The tail door lifts very high, right out of the way, which is ideal for those loads that are a little unorthodox. This high lift, along with the steep tipping angle, allows the trailer to dump nice tight piles very close to each other without the need to move forward, which incidentally is when most rollovers occur as the centre of gravity is so high.
Circular door latches actually pull the door closer to the trailer as it closes fully and this, along with the rubber seal on the rear of the trailer, gets you to as close to being water tight as you are going to get — handy for those messy slurry jobs that everyone loves being a part of…or not.
Suspension and axles
Often trailers this big are used for construction and haulage jobs, so suspension is a key feature for most operators. The drawbar and axles are both mounted on leaf springs which definitely take the shock out on the road. You can get hydraulic suspension on the machine, as well as steering axle and ball and spoon hitching options, and as is so often the case with companies like Joskin, it has just about every option you can think of. An option which you may be curious about is a drive axle. This is a 2x2 gearbox with a clutch fitted with cogs that are directly comparable with the ratios in the tractor gearboxes (can be also adapted to vario). This essentially means the axles of the trailer are driven from the tractors PTO and this significantly reduces the drag on the tractor. In some situations it can be a massive advantage in terms of access.
The KTP is mounted on a rollover bogie axle, the best compromise between ground clearance and traction. The spring leaf design allows the axle to move over uneven terrain while keeping all four wheels constantly on the ground. The axle can be set in a variety of positions via the bolted section of the chassis, allowing you to achieve the correct setup for your tractor to get the right weight/traction balance.
A variety of tyre options are available but the test machine was fitted with 560/60 R22.5 tyres, which work very well at keeping it afloat and the large side-wall aids in smoothing out the bumps for the driver.
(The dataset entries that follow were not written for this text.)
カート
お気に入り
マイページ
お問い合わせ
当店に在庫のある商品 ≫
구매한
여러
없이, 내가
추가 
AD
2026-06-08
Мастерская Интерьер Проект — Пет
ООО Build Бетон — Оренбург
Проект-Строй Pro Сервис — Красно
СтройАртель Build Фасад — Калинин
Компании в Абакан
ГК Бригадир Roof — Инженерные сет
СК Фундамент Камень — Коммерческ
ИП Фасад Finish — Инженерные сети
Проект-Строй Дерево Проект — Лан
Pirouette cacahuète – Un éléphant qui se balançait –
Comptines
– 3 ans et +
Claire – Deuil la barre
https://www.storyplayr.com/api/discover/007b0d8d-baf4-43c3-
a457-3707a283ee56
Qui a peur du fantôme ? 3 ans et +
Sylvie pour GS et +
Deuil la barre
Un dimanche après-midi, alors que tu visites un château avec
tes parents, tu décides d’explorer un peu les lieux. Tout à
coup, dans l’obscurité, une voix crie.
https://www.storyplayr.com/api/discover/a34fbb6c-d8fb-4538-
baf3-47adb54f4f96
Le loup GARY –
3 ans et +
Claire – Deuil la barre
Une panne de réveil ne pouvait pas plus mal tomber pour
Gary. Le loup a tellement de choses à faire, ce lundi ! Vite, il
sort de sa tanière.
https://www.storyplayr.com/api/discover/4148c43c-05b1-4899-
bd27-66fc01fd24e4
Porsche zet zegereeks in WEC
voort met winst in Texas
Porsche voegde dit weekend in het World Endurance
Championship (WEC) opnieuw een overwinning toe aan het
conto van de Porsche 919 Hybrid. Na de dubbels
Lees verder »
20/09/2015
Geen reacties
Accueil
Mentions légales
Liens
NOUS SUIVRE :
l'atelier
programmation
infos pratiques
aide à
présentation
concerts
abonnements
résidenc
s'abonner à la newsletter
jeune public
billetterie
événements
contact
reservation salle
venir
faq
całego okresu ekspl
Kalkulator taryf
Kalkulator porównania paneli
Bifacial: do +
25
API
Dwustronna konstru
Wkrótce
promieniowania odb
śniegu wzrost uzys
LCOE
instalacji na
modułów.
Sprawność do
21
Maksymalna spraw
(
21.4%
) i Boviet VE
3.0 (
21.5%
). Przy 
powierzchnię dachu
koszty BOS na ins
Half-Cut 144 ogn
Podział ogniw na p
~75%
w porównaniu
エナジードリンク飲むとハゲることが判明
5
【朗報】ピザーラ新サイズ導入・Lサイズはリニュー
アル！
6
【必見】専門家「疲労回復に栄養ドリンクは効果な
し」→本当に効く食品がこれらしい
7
It's hard to find anything wrong with the trailer. It is well built, with a low tare weight compared to capacity, a competitive price and is made from material six times stronger than steel. Best of all, because it comes in a container you could pretend it is a present to your wife for the forgotten birthday, anniversary or any other indiscretion you may have found yourself in the dog box for — there literally is no downside.